Impostos - Nuzzi fala ainda da questão da isenção do pagamento do imposto sobre a propriedade que a Itália havia acordado com a Igreja. O privilégio era aplicado a imóveis que não são usados para fins religiosos. Ou seja, hospitais, escolas e faculdades que não pagavam impostos se tivessem em seu interior um ‘espaço para oração’. Em 2010, quatro anos depois de receber a denúncia sobre o caso, a Comunidade Europeia abriu um processo por infração contra a Itália, acusada, nas palavras de Nuzzi, "de uma ajuda de estado à Igreja Católica não prevista nem aceitável". "É uma bomba-relógio para o estado italiano", diz o livro. "Se chegasse uma condenação de Bruxelas por violação de concorrência e ajudas ilegais de estado, os privilégios do passado precisariam ser sanados".
A quantia a receber em impostos atrasados poderia chegar a dois bilhões de euros por ano. Em uma visão laica, seria a ocasião para recuperar enormes quantias e trazer dinheiro para os cofres de um país que está no vermelho. Mas, considerando o peso do eleitorado católico, diz Nuzzi no livro, era necessário encontrar "uma via que evite danos à Itália e à Igreja”. A solução encontrada pelo Parlamento italiano foi mudar a legislação, criando um novo padrão que define uma categoria para edifícios religiosos. Assim, é possível declarar se um edifício religioso é comercial ou não.

> [Registros extraídos]:
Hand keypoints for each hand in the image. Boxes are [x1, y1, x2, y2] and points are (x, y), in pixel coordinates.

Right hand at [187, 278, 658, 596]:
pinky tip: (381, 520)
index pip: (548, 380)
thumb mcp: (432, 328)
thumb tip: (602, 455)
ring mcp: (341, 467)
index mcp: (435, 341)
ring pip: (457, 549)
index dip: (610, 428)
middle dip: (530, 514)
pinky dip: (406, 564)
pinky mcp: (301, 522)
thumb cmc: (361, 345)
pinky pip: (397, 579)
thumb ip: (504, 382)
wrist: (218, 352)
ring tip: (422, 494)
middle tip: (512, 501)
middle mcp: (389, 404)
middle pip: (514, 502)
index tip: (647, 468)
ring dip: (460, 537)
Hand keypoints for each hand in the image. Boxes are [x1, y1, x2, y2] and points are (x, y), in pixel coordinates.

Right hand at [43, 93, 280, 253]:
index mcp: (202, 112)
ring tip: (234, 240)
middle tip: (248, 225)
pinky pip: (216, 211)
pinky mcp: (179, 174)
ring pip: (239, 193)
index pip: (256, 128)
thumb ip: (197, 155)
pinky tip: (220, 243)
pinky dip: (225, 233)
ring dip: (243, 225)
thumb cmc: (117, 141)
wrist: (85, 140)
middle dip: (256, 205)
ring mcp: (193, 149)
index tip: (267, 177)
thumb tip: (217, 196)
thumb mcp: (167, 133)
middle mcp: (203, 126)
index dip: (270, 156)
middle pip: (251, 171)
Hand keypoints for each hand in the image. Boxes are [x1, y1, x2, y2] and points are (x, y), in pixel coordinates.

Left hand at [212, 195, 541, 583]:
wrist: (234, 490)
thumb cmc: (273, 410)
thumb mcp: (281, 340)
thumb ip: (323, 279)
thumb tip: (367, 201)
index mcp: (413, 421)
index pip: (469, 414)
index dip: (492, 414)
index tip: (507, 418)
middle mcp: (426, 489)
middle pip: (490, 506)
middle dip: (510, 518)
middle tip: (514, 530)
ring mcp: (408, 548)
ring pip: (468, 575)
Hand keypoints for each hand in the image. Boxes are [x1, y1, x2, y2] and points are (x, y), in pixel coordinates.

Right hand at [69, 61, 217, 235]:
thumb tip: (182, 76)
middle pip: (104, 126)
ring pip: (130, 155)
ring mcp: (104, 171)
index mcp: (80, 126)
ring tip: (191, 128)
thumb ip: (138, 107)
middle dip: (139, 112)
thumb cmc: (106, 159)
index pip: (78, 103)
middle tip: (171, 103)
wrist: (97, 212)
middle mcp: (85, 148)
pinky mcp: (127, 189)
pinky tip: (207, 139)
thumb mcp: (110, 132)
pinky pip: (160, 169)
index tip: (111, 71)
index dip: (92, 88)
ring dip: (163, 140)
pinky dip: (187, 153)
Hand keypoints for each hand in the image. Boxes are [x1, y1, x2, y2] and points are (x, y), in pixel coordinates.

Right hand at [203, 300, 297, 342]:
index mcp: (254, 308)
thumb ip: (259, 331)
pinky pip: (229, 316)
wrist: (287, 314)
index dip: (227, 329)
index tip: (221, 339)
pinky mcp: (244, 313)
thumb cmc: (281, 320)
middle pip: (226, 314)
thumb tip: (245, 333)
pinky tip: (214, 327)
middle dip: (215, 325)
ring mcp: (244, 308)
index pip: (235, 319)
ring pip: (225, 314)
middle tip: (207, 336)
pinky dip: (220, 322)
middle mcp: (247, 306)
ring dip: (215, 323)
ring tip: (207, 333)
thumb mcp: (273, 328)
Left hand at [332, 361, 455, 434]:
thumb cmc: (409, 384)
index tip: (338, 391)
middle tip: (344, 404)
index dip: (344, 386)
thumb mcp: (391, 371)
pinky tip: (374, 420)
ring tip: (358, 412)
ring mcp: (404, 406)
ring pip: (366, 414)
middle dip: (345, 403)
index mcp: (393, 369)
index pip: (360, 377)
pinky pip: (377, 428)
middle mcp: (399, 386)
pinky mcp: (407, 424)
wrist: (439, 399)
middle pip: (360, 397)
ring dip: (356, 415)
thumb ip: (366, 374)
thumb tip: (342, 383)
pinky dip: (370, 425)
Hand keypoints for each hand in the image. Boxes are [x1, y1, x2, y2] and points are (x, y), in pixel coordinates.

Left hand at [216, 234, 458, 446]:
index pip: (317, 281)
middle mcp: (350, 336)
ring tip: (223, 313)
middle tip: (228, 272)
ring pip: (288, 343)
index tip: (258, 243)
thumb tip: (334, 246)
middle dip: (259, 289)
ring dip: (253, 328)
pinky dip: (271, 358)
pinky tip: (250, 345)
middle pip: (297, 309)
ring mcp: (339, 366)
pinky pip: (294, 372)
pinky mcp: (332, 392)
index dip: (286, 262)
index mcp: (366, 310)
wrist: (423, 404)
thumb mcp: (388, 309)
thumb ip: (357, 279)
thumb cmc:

> [Requisito]:
Como fica o trecho sobre a isenção de impostos da Igreja, começando em "A quantia a" e terminando em "comercial ou não.", se você substituir "Parlamento italiano" por "Congresso italiano"? As entradas não têm nenhuma função aqui.

> [Solução do problema]:
A quantia a receber em impostos atrasados poderia chegar a dois bilhões de euros por ano. Em uma visão laica, seria a ocasião para recuperar enormes quantias e trazer dinheiro para os cofres de um país que está no vermelho. Mas, considerando o peso do eleitorado católico, diz Nuzzi no livro, era necessário encontrar "uma via que evite danos à Itália e à Igreja”. A solução encontrada pelo Congresso italiano foi mudar a legislação, criando um novo padrão que define uma categoria para edifícios religiosos. Assim, é possível declarar se um edifício religioso é comercial ou não.